Olavarria’s remarks are the first indication of the Biden administration’s position on the visa limits. During the campaign and the transition, Mr. Biden did not address the policy, nor did his advisers commit him to repealing it.

Less than a month before Mr. Biden has taken up his post, Mr. Trump order a three-month extension of the restrictions, which was first issued in April 2020 as a ban on prospective immigrants and broadened in June to also suspend several temporary work visas, such as the H-1B program.

Mr. Trump’s proclamation, which is due to expire on March 31, bans the issuance of single immigrant visas to people who want to move permanently to the U.S. through green card requests submitted by their U.S. relatives or prospective employers.

Spouses and children 21 or younger of U.S. citizens are not subject to visa restrictions, which also exempt health workers who fight the pandemic, as well as wealthy immigrants who agree to invest more than $ 1 million in U.S. projects.

Mr. Trump’s proclamation also freezes the diversity visa lottery, a program that allows people from underrepresented countries, many of them in Africa, to move to the United States. In September, a federal judge ordered the government to issue visas to more than 9,000 would-be immigrants who won the lottery last year, but they remain banned from entering the U.S. within the proclamation.

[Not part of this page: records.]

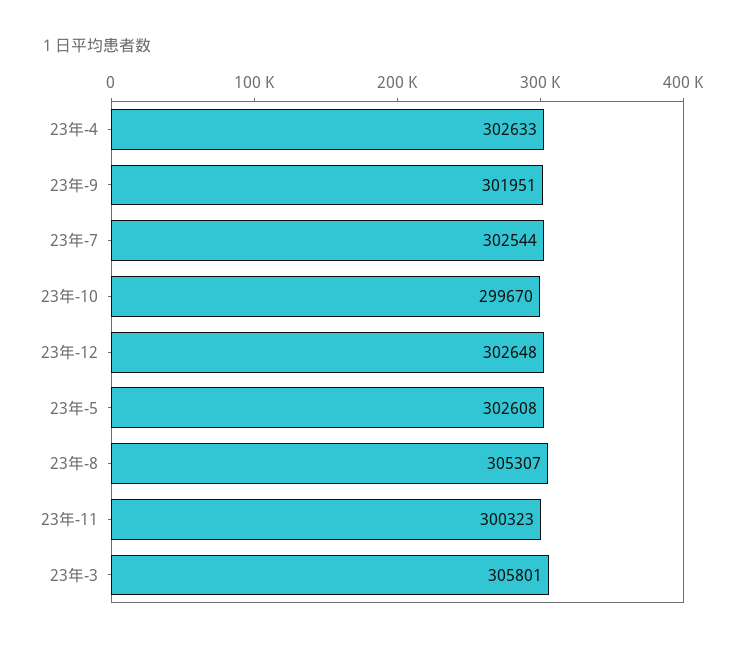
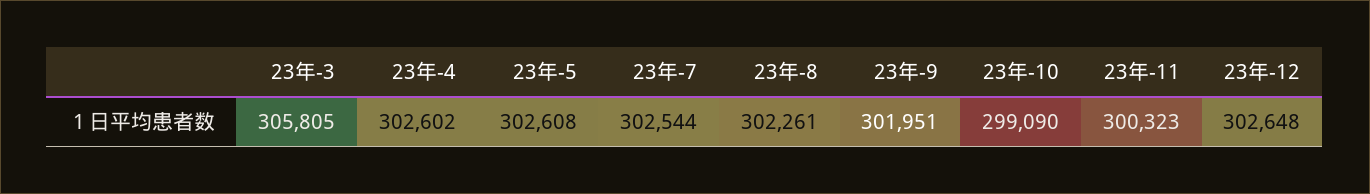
  {
-   "23年-4": 302633,
+   "23年-4": 302602,
    "23年-9": 301951,
    "23年-7": 302544,
-   "23年-10": 299670,
+   "23年-10": 299090,
    "23年-12": 302648,
    "23年-5": 302608,
-   "23年-8": 305307,
+   "23年-8": 302261,
    "23年-11": 300323,
-   "23年-3": 305801
+   "23年-3": 305805
  }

The restrictions also halted the issuance of several temporary visas used by people to work in the US, including the H-1B program popular in the technology sector and H-2B visas for seasonal non-agricultural workers . J-1 cultural exchange visas for au pairs and other short-term workers; matrimonial visas of H-1B and H-2B holders; and L visas for companies to relocate employees to the U.S. are also restricted.

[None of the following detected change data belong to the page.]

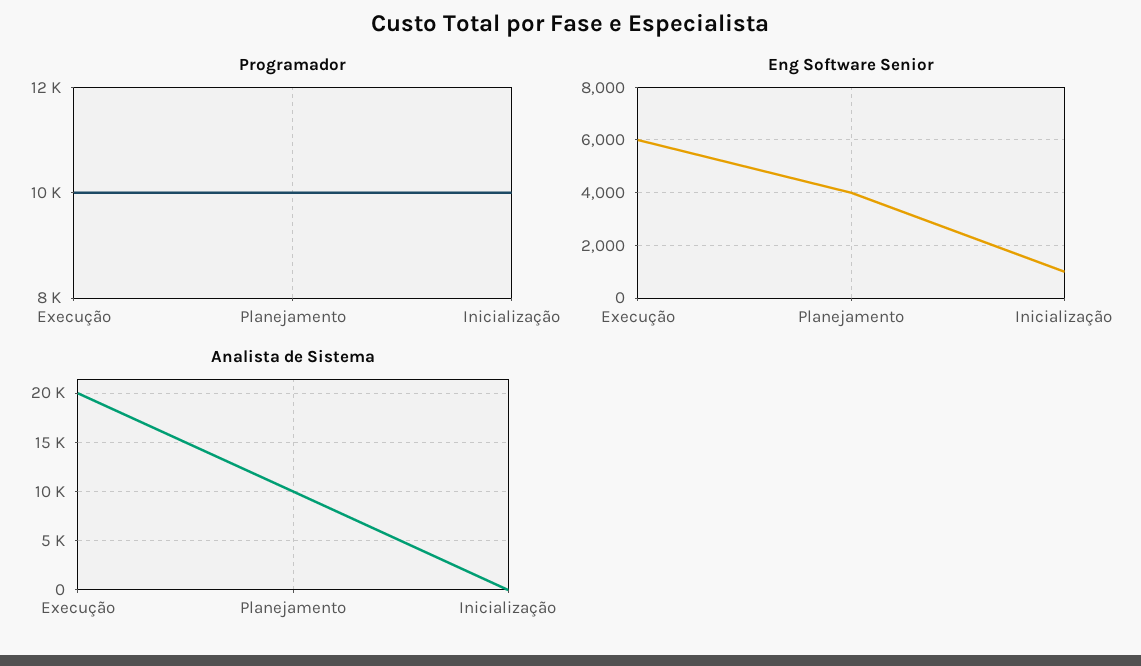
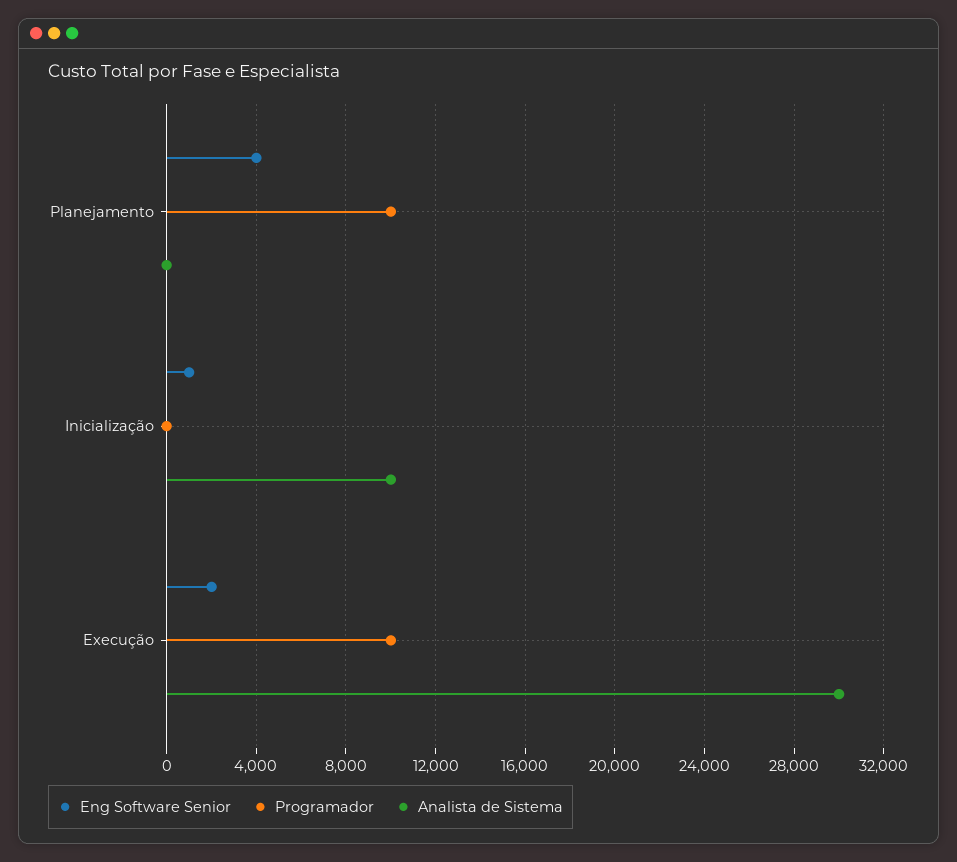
  {
    "Programador": {
      "Execução": 10000,
      "Planejamento": 10000,
-     "Inicialização": 10000
+     "Inicialização": 0
    },
    "Eng Software Senior": {
-     "Execução": 6000,
+     "Execução": 2000,
      "Planejamento": 4000,
      "Inicialização": 1000
    },
    "Analista de Sistema": {
-     "Execução": 20000,
+     "Execução": 30000,
-     "Planejamento": 10000,
+     "Planejamento": 0,
-     "Inicialização": 0
+     "Inicialização": 10000
    }
  }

The government is currently banning the use of visa limits on workers sponsored by several large U.S. companies due to a court ruling in October.

Sarah Pierce, a policy analyst at the nonpartisan Migration Policy Institute, said Trump’s pandemic visa restrictions had some resilience because they were imposed on economic grounds. Although she believes the limits do not benefit American workers, Pierce predicted that lifting them would cause some backlash.

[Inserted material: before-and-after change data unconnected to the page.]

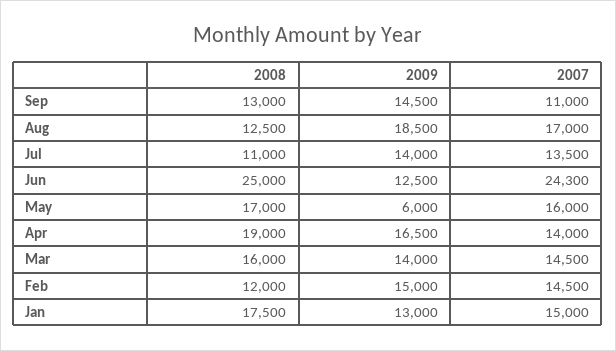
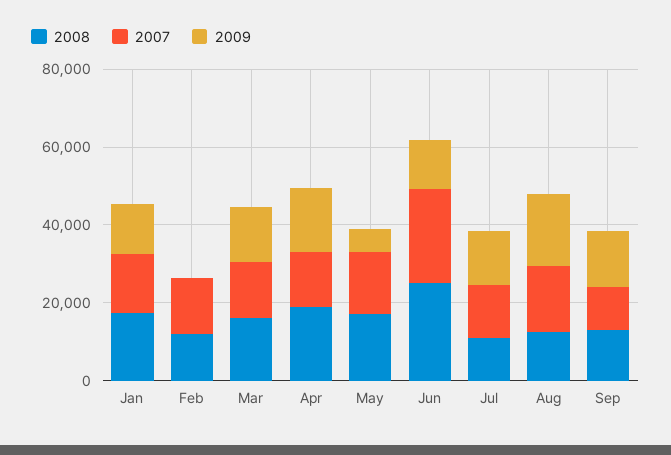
  {
    "2008": {
      "Sep": 13000,
      "Aug": 12500,
      "Jul": 11000,
      "Jun": 25000,
      "May": 17000,
      "Apr": 19000,
      "Mar": 16000,
      "Feb": 12000,
      "Jan": 17500
    },
    "2009": {
      "Sep": 14500,
      "Aug": 18500,
      "Jul": 14000,
      "Jun": 12500,
      "May": 6000,
      "Apr": 16500,
      "Mar": 14000,
-     "Feb": 15000,
+     "Feb": 0,
      "Jan": 13000
    },
    "2007": {
      "Sep": 11000,
      "Aug": 17000,
      "Jul": 13500,
      "Jun": 24300,
      "May": 16000,
      "Apr": 14000,
      "Mar": 14500,
      "Feb": 14500,
      "Jan": 15000
    }
  }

Convincing a section of the U.S. population to lift the restrictions will not be an easy task, Pierce said, referring to the current unemployment rate of 6.7%.

“The economic crisis is still here and it’s a big problem for the United States,” Pierce told CBS News. “Biden will have to give reasons why he feels it is right to undo these proclamations despite their alleged benefits to the US economy.”

Pierce’s group estimates that more than 8,000 green card requests were blocked between April and November 2020 due to the restrictions of Mr. Trump.

Olavarria said Mr. Biden will also issue a proclamation that Mr. Trump issued in October 2019, recalling to enable the government to reject visa applications from immigrants who, according to him, can not pay for health insurance or cover medical costs in the US.

According to an outline of the expected actions obtained by CBS News, Mr. Bid to sign an additional mandate instructing officials to review the ‘public indictment’ rules that allow consular and immigration officials to suspend green card and visa applications from applicants who are, or are at risk of, trusting. public assistance, such as food stamps.